A Igreja de Roma não tem a morte de Saramago como assunto que lhe imponha fazer algum comentário. Fê-los quando ele era vivo e isso bastou. Mas voltou a fazê-lo, agora que ele está morto, assumindo uma presunçosa atitude de superioridade. Aquela presunção velha conhecida na fórmula do perdão ao desviado.
Isso é oportunismo e pouco respeito por si e pelo morto. Deveria, a Igreja de Roma, dizer agora o que sempre disse. Agindo como age tenta apropriar-se de quem falou mal dela sempre, quase a santificá-lo. A estratégia é inteligente, mas é pusilânime.
Não quero traçar um paralelo, até porque são situações bastante distintas. Mas, no que toca à conduta, há traços de identificação com o que se faz hoje relativamente ao Padre Cícero.

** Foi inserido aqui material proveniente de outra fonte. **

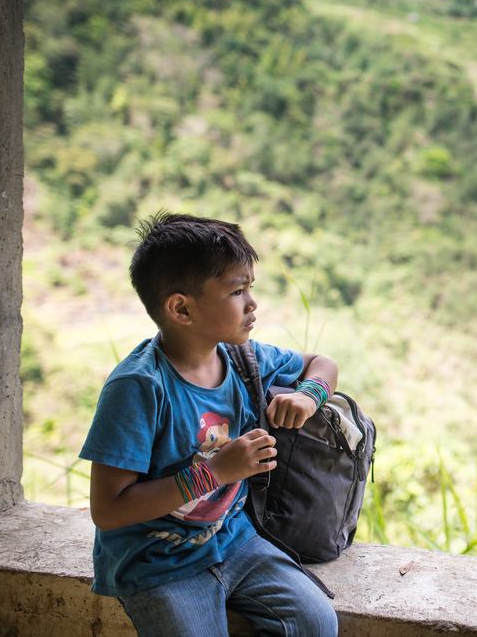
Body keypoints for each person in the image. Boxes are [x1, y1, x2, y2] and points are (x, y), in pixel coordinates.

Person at [80, 212, 339, 636]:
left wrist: (308, 395)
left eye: (250, 288)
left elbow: (321, 363)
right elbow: (108, 509)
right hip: (157, 562)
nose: (252, 304)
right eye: (237, 291)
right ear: (181, 308)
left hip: (235, 540)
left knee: (314, 622)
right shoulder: (139, 388)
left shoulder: (242, 359)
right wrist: (216, 472)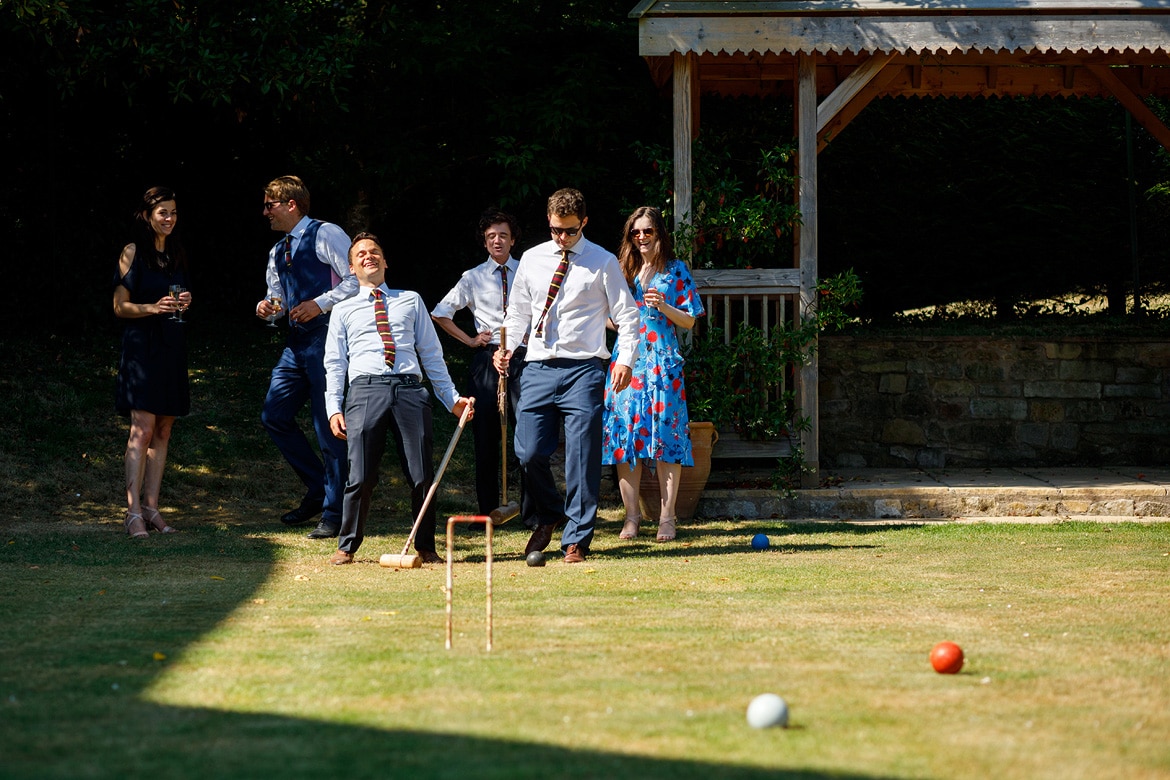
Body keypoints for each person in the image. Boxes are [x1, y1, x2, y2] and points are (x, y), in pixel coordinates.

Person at [494, 188, 640, 564]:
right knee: (527, 453)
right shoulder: (531, 258)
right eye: (557, 230)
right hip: (538, 367)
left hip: (584, 369)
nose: (563, 238)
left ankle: (576, 538)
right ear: (549, 222)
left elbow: (628, 318)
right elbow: (519, 312)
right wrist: (507, 345)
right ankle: (549, 513)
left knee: (581, 457)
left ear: (584, 223)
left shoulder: (603, 262)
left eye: (571, 231)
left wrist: (624, 360)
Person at [324, 233, 474, 565]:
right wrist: (333, 406)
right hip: (365, 391)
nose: (368, 256)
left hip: (409, 390)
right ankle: (346, 545)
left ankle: (425, 546)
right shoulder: (343, 310)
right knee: (360, 474)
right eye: (360, 254)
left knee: (421, 474)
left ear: (385, 261)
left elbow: (432, 354)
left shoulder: (411, 300)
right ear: (351, 267)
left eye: (375, 251)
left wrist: (451, 398)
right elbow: (335, 362)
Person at [255, 175, 357, 540]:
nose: (265, 212)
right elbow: (278, 301)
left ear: (291, 204)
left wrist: (320, 303)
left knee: (326, 426)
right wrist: (268, 308)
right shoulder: (277, 250)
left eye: (271, 205)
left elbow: (356, 279)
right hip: (296, 343)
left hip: (328, 338)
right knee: (274, 415)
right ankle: (318, 488)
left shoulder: (326, 233)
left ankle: (335, 512)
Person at [602, 206, 705, 542]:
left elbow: (690, 319)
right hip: (627, 363)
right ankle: (631, 519)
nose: (641, 237)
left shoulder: (675, 271)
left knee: (667, 439)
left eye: (648, 231)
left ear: (660, 233)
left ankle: (666, 519)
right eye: (636, 232)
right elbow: (603, 316)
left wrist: (663, 306)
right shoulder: (621, 271)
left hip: (663, 365)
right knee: (625, 439)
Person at [431, 208, 532, 527]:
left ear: (513, 239)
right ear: (485, 243)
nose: (497, 241)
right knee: (486, 434)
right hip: (486, 359)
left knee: (528, 432)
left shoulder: (528, 272)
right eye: (491, 237)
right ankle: (488, 511)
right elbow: (440, 312)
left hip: (524, 356)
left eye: (503, 235)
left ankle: (532, 510)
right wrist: (470, 340)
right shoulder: (472, 277)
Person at [113, 186, 193, 539]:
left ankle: (152, 508)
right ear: (147, 216)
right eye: (163, 212)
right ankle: (131, 514)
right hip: (141, 347)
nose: (169, 218)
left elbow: (179, 295)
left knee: (164, 429)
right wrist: (152, 308)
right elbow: (119, 306)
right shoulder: (132, 252)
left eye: (173, 212)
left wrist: (184, 300)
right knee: (142, 428)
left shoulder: (176, 254)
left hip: (172, 345)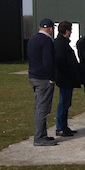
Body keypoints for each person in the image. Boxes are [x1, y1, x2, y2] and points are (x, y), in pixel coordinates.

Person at [27, 18, 57, 146]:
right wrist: (51, 77)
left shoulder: (32, 39)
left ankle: (43, 135)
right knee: (42, 108)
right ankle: (39, 138)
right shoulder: (46, 41)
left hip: (33, 76)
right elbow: (47, 61)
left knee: (40, 105)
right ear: (50, 28)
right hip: (43, 78)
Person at [54, 21, 81, 137]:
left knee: (66, 103)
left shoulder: (63, 43)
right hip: (64, 79)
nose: (70, 33)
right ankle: (60, 128)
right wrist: (68, 73)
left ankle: (64, 127)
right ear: (66, 31)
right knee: (63, 103)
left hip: (67, 79)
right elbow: (60, 62)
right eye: (70, 30)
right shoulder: (60, 44)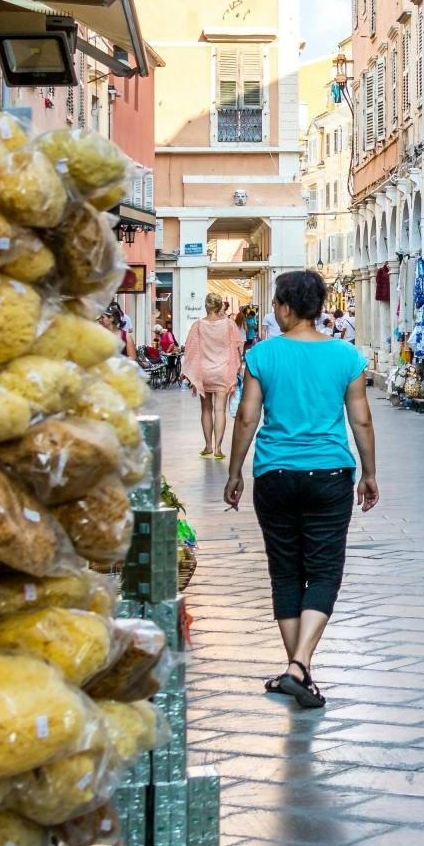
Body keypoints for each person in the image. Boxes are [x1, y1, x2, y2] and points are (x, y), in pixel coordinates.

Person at [225, 268, 379, 710]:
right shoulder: (346, 357)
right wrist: (369, 472)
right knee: (324, 570)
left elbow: (247, 418)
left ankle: (296, 667)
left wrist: (236, 472)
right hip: (330, 474)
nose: (274, 309)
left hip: (274, 475)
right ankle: (300, 667)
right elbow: (361, 419)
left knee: (286, 571)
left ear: (288, 307)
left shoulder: (262, 355)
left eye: (276, 303)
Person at [181, 294, 244, 458]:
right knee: (220, 409)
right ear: (219, 306)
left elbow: (190, 349)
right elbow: (238, 347)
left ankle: (208, 446)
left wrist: (188, 371)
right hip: (223, 371)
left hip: (204, 372)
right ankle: (218, 448)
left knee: (206, 409)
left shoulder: (198, 325)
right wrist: (236, 366)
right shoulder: (229, 325)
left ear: (206, 306)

Atualmente, dizem que o Padre pode ser reabilitado – ele que foi suspenso de ordens e excomungado – sem, todavia, que isso represente um reconhecimento pelo erro na excomunhão.
Ora, não há como reabilitar o Padre e continuar a dizer que sua excomunhão foi correta, exceto se se reconhecer que ele foi santo! Por outro lado, não há como ignorar a utilidade da figura do Padre na tentativa de travar o crescimento das denominações reformadas neo-pentecostais.
O assassino do árabe no Estrangeiro, Meursault, ainda teve sua última ocasião com o padre, na cela em que esperava a execução de sua pena. Teve asco do sacerdote e afastou-se dele instintivamente, em uma cena literária de uma beleza cortante. Esse padre, contudo, é uma grande figura. Ele fez seu papel e procurou Meursault vivo e esse vivo era uma pessoa comum.
O conjunto dos padres procura Saramago morto para oferecer-lhe uma compreensão que ele não pediu, vivo. E Saramago não foi uma pessoa comum ou desconhecida. Por que o procuram? Porque afetam com o morto a grandeza que não tiveram com o vivo?